C’est déjà assez grave. Mais ce qui est pire, c’est la façon dont elle a été présentée à la faculté de Columbia, enveloppée dans une peau de serpent de dérobade émolliente. Le président de l’université a déclaré à la faculté que « tant à l’intérieur qu’à l’extérieur de nos campus, nous devons comprendre les sources de mécontentement à l’égard de Columbia et identifier ce que nous pouvons faire pour rétablir la crédibilité et la confiance avec les différentes parties prenantes ».

C’est ce qui se passe lorsque les institutions décident de « travailler avec » des dictatures naissantes. Elles intériorisent la servilité, réimaginant les humiliations comme des opportunités excitantes

Dans ce langage orwellien, la vie inévitablement désordonnée d’une institution attachée à la liberté intellectuelle devient une « source de mécontentement ». Un gouvernement autoritaire devient une « partie prenante » avec laquelle les prétendus défenseurs de cette liberté doivent « reconstruire leur crédibilité ».

Et une fois que l’on s’engage sur cette voie, ce ne sont plus que de bonnes nouvelles. Au lieu de dire « nous avons, sous la contrainte, nommé un nouveau vice-provost pour nous conformer aux demandes de l’administration Trump de superviser nos programmes liés au Moyen-Orient », la direction de Columbia a annoncé que la personne en question avait été nommée pour « se concentrer sur l’excellence académique inter-écoles » – ajoutant, comme s’il s’agissait d’une réflexion après coup, « en commençant par un examen complet des programmes d’études régionales. Ce travail commencera par un examen des programmes relatifs au Moyen-Orient par un comité de la faculté ».

Le doyen a annoncé que « nous sommes très heureux » que ce « membre éminent de la faculté » fasse « avancer les priorités importantes de l’université en notre nom et en soutien à la communauté élargie de Columbia ».

Et puis, le 16 avril, dans un joyeux courriel commençant par « Joyeux week-end ! », la faculté a été informée que l’université avait créé un portail spécial sur lequel elle pouvait « partager avec les dirigeants de alors qu’ils font face aux défis du moment ». Le plus beau, c’est que « le portail est totalement anonyme ».

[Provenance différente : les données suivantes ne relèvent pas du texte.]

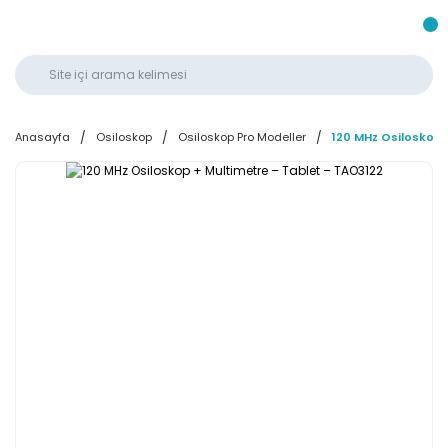
Anasayfa
Osiloskop
Osiloskop Pro Modeller
120 MHz Osiloskop 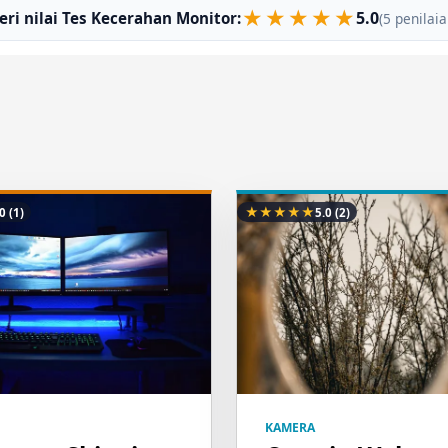
★
★
★
★
★
5.0
eri nilai Tes Kecerahan Monitor:
(5 penilaia
★
★
★
★
★
.0
(1)
5.0
(2)
KAMERA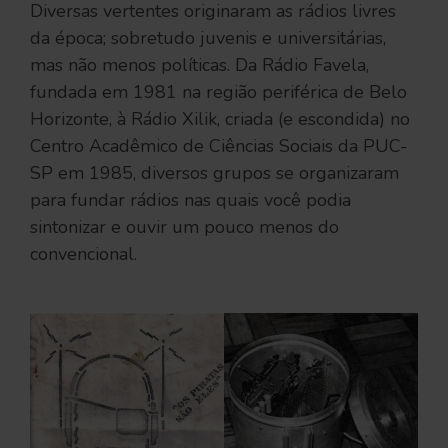
Diversas vertentes originaram as rádios livres
da época; sobretudo juvenis e universitárias,
mas não menos políticas. Da Rádio Favela,
fundada em 1981 na região periférica de Belo
Horizonte, à Rádio Xilik, criada (e escondida) no
Centro Acadêmico de Ciências Sociais da PUC-
SP em 1985, diversos grupos se organizaram
para fundar rádios nas quais você podia
sintonizar e ouvir um pouco menos do
convencional.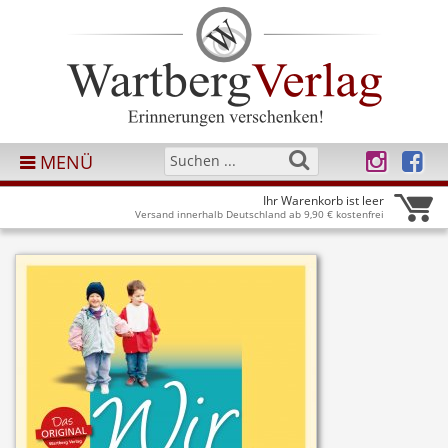
MENÜ
Ihr Warenkorb ist leer
Versand innerhalb Deutschland ab 9,90 € kostenfrei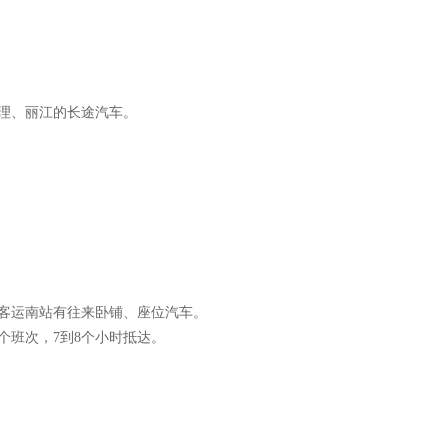
理、丽江的长途汽车。
客运南站有往来卧铺、座位汽车。
约25个班次，7到8个小时抵达。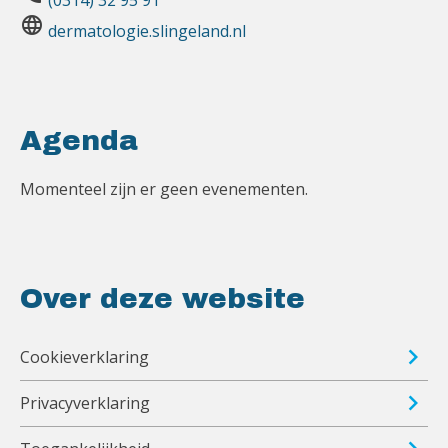
(0314) 32 95 91
language
dermatologie.slingeland.nl
Agenda
Momenteel zijn er geen evenementen.
Over deze website
Cookieverklaring
Privacyverklaring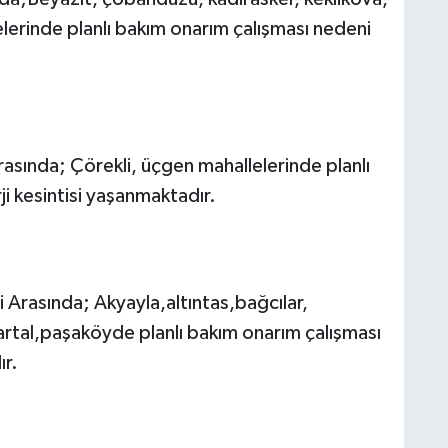
C
lerinde planlı bakım onarım çalışması nedeni
A
asında; Çörekli, üçgen mahallelerinde planlı
ji kesintisi yaşanmaktadır.
A
N
Arasında; Akyayla,altıntas,bağcılar,
rtal,paşaköyde planlı bakım onarım çalışması
ır.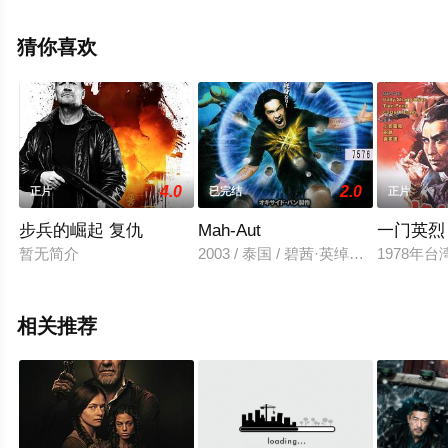
全就上星空影视，更多剧情信息可移步至豆瓣电影、电视
猫或剧情网等平台了解。
猜你喜欢
4.0
2.0
正片
已完结
正片
步兵的崛起 复仇
Mah-Aut
一门英烈
暂无简介
2003 / 泰国 / 碧茜·英绰卡彻,Nirut,Si
1978年
相关推荐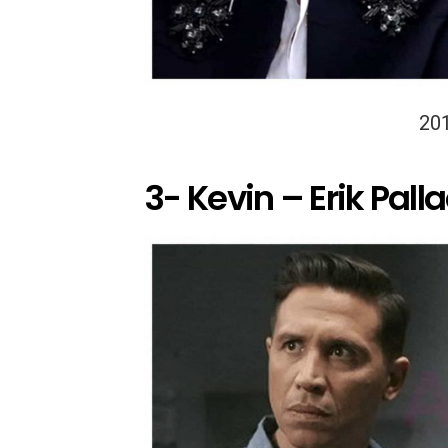
20
3- Kevin – Erik Pall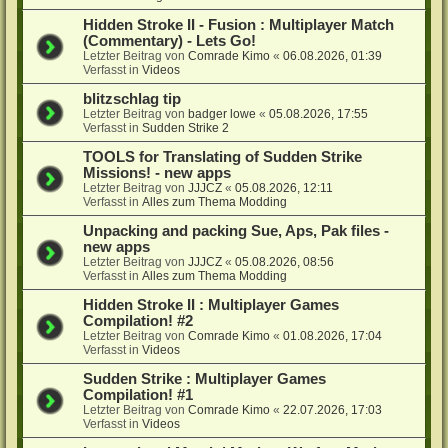
Hidden Stroke II - Fusion : Multiplayer Match
(Commentary) - Lets Go!
Letzter Beitrag von
Comrade Kimo
«
06.08.2026, 01:39
Verfasst in
Videos
blitzschlag tip
Letzter Beitrag von
badger lowe
«
05.08.2026, 17:55
Verfasst in
Sudden Strike 2
TOOLS for Translating of Sudden Strike
Missions! - new apps
Letzter Beitrag von
JJJCZ
«
05.08.2026, 12:11
Verfasst in
Alles zum Thema Modding
Unpacking and packing Sue, Aps, Pak files -
new apps
Letzter Beitrag von
JJJCZ
«
05.08.2026, 08:56
Verfasst in
Alles zum Thema Modding
Hidden Stroke II : Multiplayer Games
Compilation! #2
Letzter Beitrag von
Comrade Kimo
«
01.08.2026, 17:04
Verfasst in
Videos
Sudden Strike : Multiplayer Games
Compilation! #1
Letzter Beitrag von
Comrade Kimo
«
22.07.2026, 17:03
Verfasst in
Videos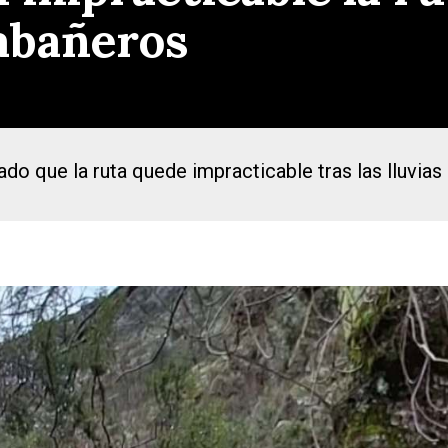
abañeros
ado que la ruta quede impracticable tras las lluvia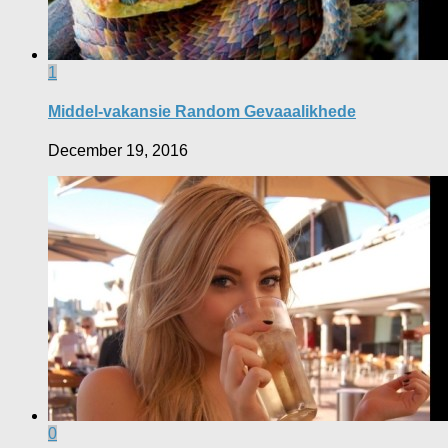
1
Middel-vakansie Random Gevaaalikhede
December 19, 2016
0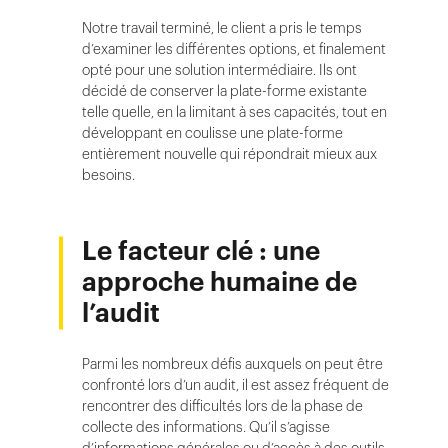
Notre travail terminé, le client a pris le temps
d’examiner les différentes options, et finalement
opté pour une solution intermédiaire. Ils ont
décidé de conserver la plate-forme existante
telle quelle, en la limitant à ses capacités, tout en
développant en coulisse une plate-forme
entièrement nouvelle qui répondrait mieux aux
besoins.
Le facteur clé : une
approche humaine de
l’audit
Parmi les nombreux défis auxquels on peut être
confronté lors d’un audit, il est assez fréquent de
rencontrer des difficultés lors de la phase de
collecte des informations. Qu’il s’agisse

En d’autres termes, l’une des principales universités de ce que l’on appelait autrefois le monde libre a dû mettre en place un forum dans lequel ses enseignants peuvent s’exprimer de manière anonyme par crainte des conséquences s’ils le font publiquement. Bien entendu, cela renforce le message déjà envoyé par l’administration Trump lors de l’arrestation des étudiants Mahmoud Khalil et Mohsen Mahdawi qui ont protesté contre la tuerie à Gaza : si les professeurs titulaires doivent recourir à l’anonymat, ne serait-il pas sage que les étudiants – en particulier ceux qui ont des visas – se taisent tout simplement ?

C’est ce qui se passe lorsque les institutions décident de « travailler avec » des dictatures naissantes. Elles intériorisent la servilité, réimaginant les humiliations comme des opportunités excitantes. Elles passent du stade où elles se rassurent en se disant qu’elles ne font que quelques compromis pour le bien de tous à celui où elles présentent l’abandon de principes fondamentaux comme une excellente nouvelle.

Et, bien sûr, tout cela est futile. L’un des héros de ce moment est Michael Roth, président de l’université Wesleyan. Il s’est décrit lui-même comme « un petit juif névrosé de Long Island qui a peur de tout ». Mais il a eu le courage de dire : « Si nous ne nous exprimons pas, la situation va empirer. Bien pire, bien plus vite… [L’apaisement ne fonctionne pas, parce que l’autre camp veut toujours plus de pouvoir ».